But only one was worth playing. And the gap between "functional" and "worth playing" was always the same set of missing pieces:
- No movement polish. Characters and objects had no weight, no momentum, no physicality.
- No feedback loops. Actions happened in silence. Hits didn't feel like hits. Wins didn't feel like wins.
- No camera intelligence. The camera either sat still or followed rigidly, never anticipating, never creating drama.
- No micro-transitions. Every state change was instant — menus, deaths, pickups, level loads. Instant reads as broken.
These aren't advanced features. They're the minimum standard for a game that feels like it respects the player's time. And four out of five tools ignored them completely.

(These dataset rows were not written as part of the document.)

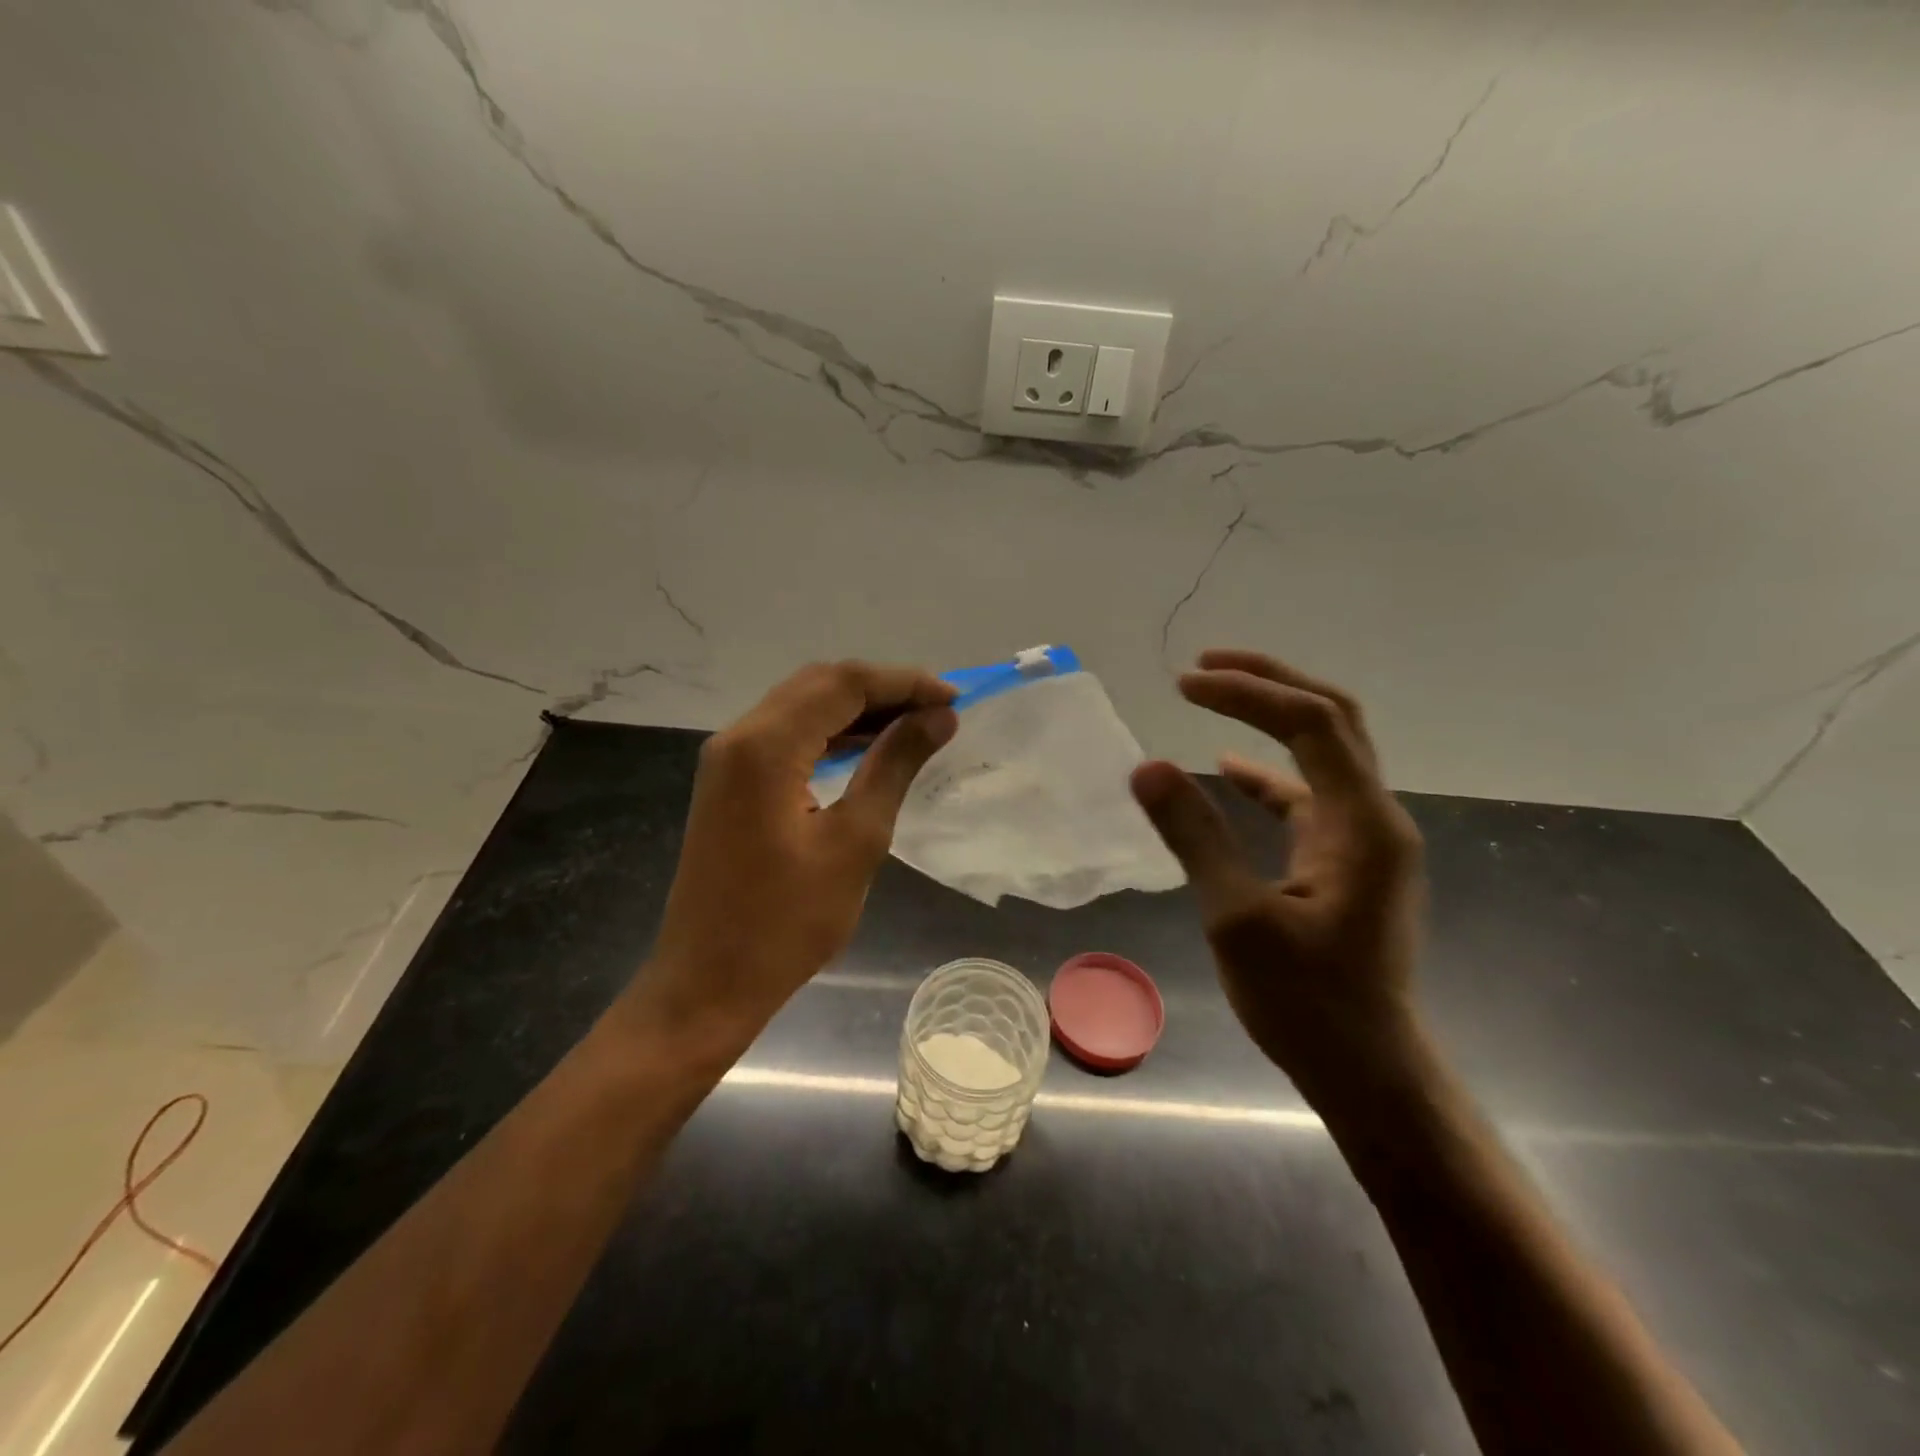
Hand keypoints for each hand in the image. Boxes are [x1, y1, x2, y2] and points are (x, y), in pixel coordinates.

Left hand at [631, 661, 957, 1051]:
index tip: (954, 700)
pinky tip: (869, 749)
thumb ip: (895, 765)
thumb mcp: (856, 840)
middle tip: (938, 710)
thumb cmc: (786, 923)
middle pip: (819, 685)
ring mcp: (728, 760)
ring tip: (915, 725)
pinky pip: (786, 737)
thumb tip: (939, 718)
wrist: (708, 985)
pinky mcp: (730, 783)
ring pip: (801, 707)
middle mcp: (739, 737)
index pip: (843, 684)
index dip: (903, 683)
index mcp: (764, 746)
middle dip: (882, 689)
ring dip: (858, 709)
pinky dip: (831, 734)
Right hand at [1130, 649, 1424, 1096]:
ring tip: (1212, 693)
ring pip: (1323, 753)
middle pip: (1332, 719)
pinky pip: (1308, 796)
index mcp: (1362, 824)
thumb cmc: (1307, 1004)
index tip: (1185, 684)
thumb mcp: (1237, 919)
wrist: (1367, 1071)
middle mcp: (1374, 817)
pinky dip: (1268, 773)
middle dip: (1270, 681)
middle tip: (1206, 664)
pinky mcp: (1345, 860)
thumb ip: (1195, 837)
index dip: (1248, 692)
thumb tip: (1147, 768)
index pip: (1311, 724)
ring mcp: (1363, 839)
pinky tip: (1227, 770)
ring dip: (1271, 717)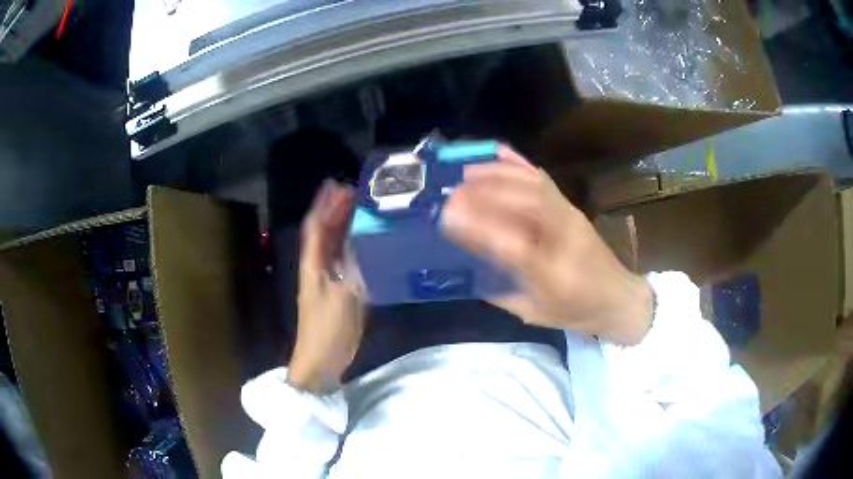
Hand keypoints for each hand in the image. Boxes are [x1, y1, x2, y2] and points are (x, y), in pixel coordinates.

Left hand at [288, 180, 365, 393]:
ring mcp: (326, 281)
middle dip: (334, 211)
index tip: (337, 185)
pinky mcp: (337, 292)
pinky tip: (365, 242)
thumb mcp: (344, 298)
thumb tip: (361, 243)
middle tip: (353, 191)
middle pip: (323, 233)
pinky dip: (351, 247)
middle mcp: (317, 268)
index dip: (324, 205)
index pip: (316, 228)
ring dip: (342, 226)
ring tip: (359, 209)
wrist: (320, 362)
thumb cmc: (328, 330)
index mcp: (313, 266)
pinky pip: (343, 262)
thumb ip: (354, 269)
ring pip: (332, 246)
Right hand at [441, 146, 652, 345]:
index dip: (479, 228)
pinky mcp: (572, 207)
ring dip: (498, 173)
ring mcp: (570, 217)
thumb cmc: (576, 312)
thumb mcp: (534, 314)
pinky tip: (498, 154)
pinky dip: (518, 164)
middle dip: (484, 191)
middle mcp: (564, 238)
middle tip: (451, 190)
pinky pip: (543, 179)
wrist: (619, 298)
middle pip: (525, 202)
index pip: (513, 245)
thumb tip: (467, 267)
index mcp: (554, 274)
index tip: (446, 217)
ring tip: (466, 171)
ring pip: (534, 185)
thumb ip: (501, 291)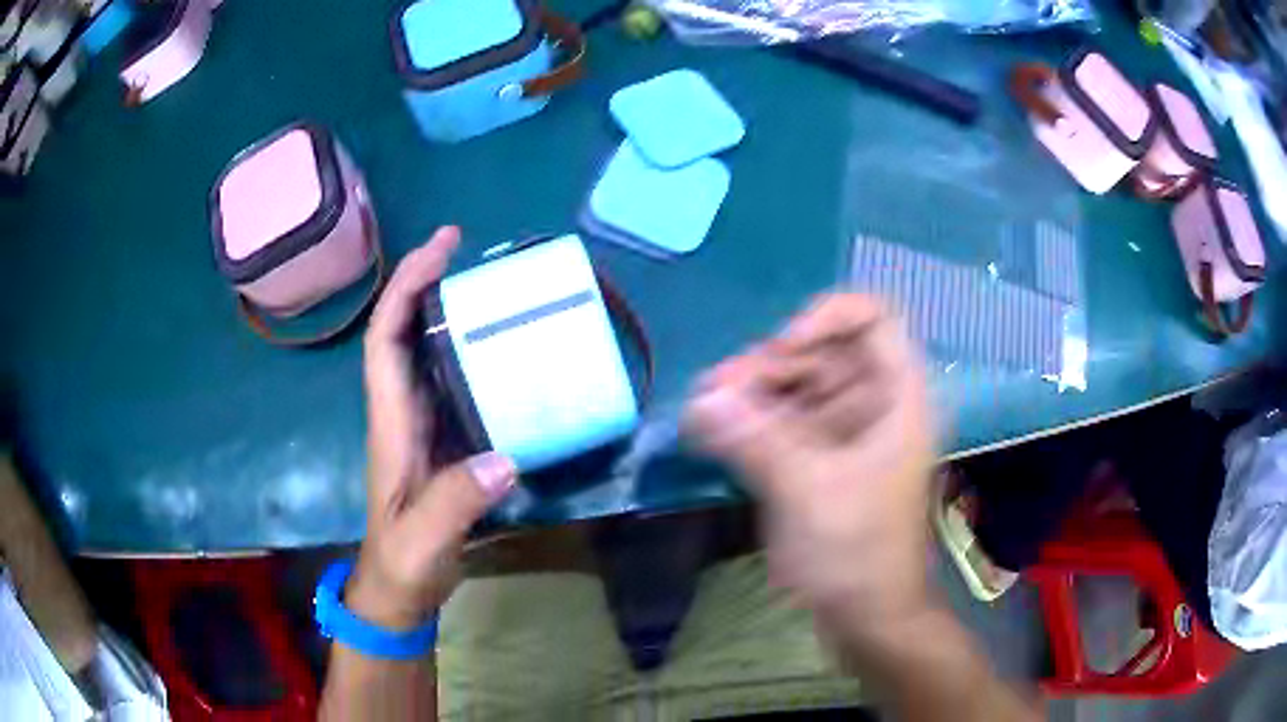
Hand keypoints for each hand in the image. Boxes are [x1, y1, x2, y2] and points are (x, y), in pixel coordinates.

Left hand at [349, 226, 517, 629]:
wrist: (398, 590)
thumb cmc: (402, 564)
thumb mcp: (424, 540)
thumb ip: (455, 503)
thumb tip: (505, 456)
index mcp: (391, 423)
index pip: (384, 340)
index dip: (405, 289)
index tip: (440, 250)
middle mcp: (402, 412)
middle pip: (402, 332)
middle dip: (425, 283)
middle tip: (466, 249)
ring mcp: (422, 426)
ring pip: (425, 352)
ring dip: (448, 311)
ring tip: (491, 286)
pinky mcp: (443, 441)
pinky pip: (453, 382)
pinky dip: (471, 353)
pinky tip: (504, 351)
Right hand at [683, 294, 936, 640]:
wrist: (868, 618)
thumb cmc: (857, 554)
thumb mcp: (808, 492)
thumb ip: (755, 439)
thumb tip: (702, 399)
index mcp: (898, 399)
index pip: (874, 320)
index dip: (826, 320)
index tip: (782, 350)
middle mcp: (875, 405)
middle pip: (824, 354)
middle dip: (770, 364)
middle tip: (717, 388)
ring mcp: (848, 434)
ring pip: (799, 388)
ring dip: (753, 392)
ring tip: (704, 408)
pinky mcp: (823, 461)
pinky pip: (786, 424)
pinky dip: (753, 422)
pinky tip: (714, 430)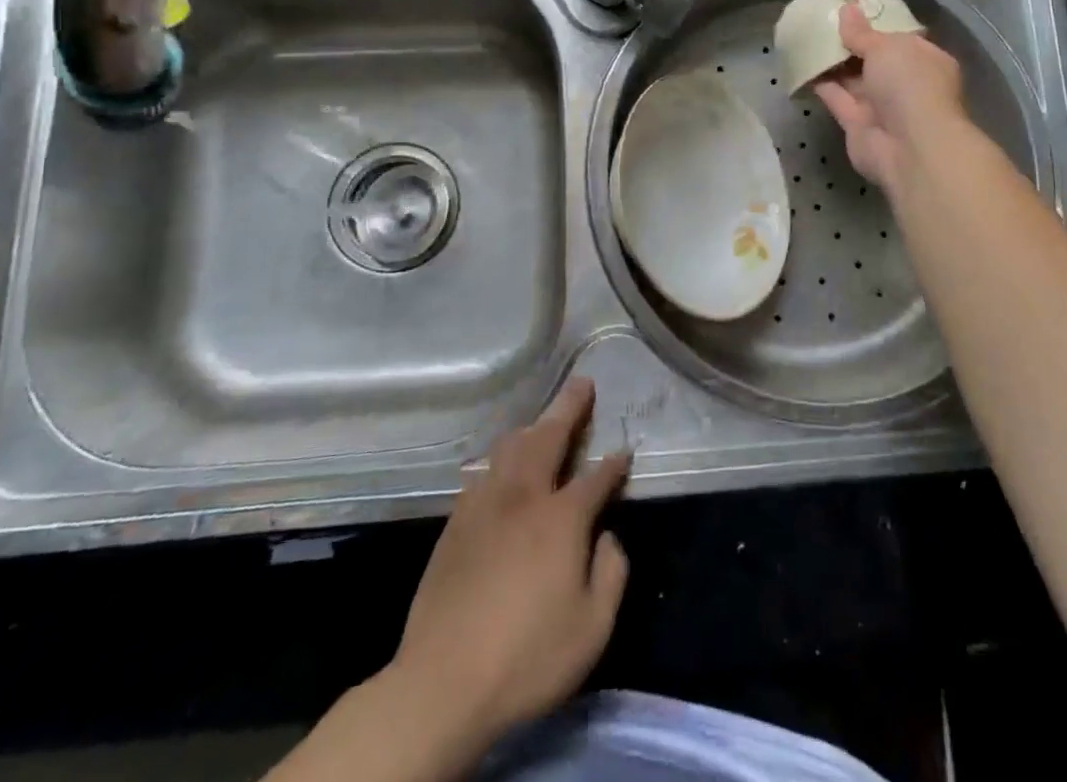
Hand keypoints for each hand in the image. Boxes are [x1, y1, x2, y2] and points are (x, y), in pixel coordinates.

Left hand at [400, 378, 629, 747]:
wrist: (442, 683)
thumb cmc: (527, 657)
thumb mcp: (592, 629)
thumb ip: (612, 573)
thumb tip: (608, 536)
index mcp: (561, 518)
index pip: (596, 477)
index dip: (614, 464)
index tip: (624, 451)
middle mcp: (524, 497)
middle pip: (549, 437)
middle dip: (569, 407)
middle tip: (582, 383)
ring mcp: (485, 506)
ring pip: (510, 448)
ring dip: (532, 427)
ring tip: (543, 420)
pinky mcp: (455, 524)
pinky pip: (483, 474)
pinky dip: (500, 460)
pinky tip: (501, 468)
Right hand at [814, 3, 967, 192]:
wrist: (909, 146)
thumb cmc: (909, 85)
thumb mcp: (886, 47)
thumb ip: (862, 33)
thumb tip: (847, 10)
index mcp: (925, 60)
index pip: (900, 39)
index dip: (877, 25)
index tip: (852, 11)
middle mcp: (905, 84)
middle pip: (874, 60)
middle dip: (852, 45)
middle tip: (822, 22)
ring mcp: (882, 107)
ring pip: (854, 80)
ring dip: (833, 63)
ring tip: (807, 38)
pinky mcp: (857, 124)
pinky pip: (837, 98)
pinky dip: (821, 84)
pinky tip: (801, 65)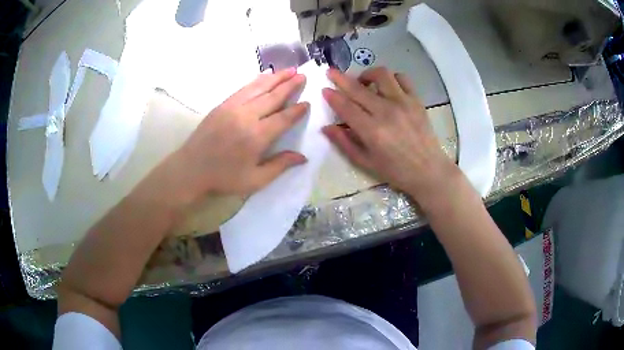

What this actually tells us
The vibe coding debate has been stuck on the wrong question. People argue about whether AI can "really" make games, as if the bar is functional completeness. Can it generate combat? Can it handle inventory logic? Can it build a level?
Yes. Clearly, yes. All five tools proved that.
The real question is whether the output is something a human being would choose to play for more than ninety seconds. And the answer, for most tools, is no — not because the games are broken, but because they're lifeless.
The difference between a game and a tech demo is feel. It's the three frames of hit-stop that make a punch land. The slight camera lead that makes a race feel fast. The crate sliding into position with a satisfying thunk instead of teleporting.
Vibe coding that ignores feel is just scaffolding. It's fast scaffolding, impressive scaffolding, but scaffolding all the same.
Where this is heading
The tool that made the racing game got something right that the others missed. It treated game feel as part of the generation process, not as a cosmetic layer you add afterward. Polish wasn't a follow-up prompt — it was built into the first output.
That's the approach we're building at Exekite. Not just generating games that work, but generating games that feel like someone gave a damn. Controls with weight. Feedback that lands. Cameras that know what matters. The stuff that separates "I made a game" from "I made a game people want to play."
Because vibe coding was never supposed to be about producing prototypes. It was supposed to be about making games.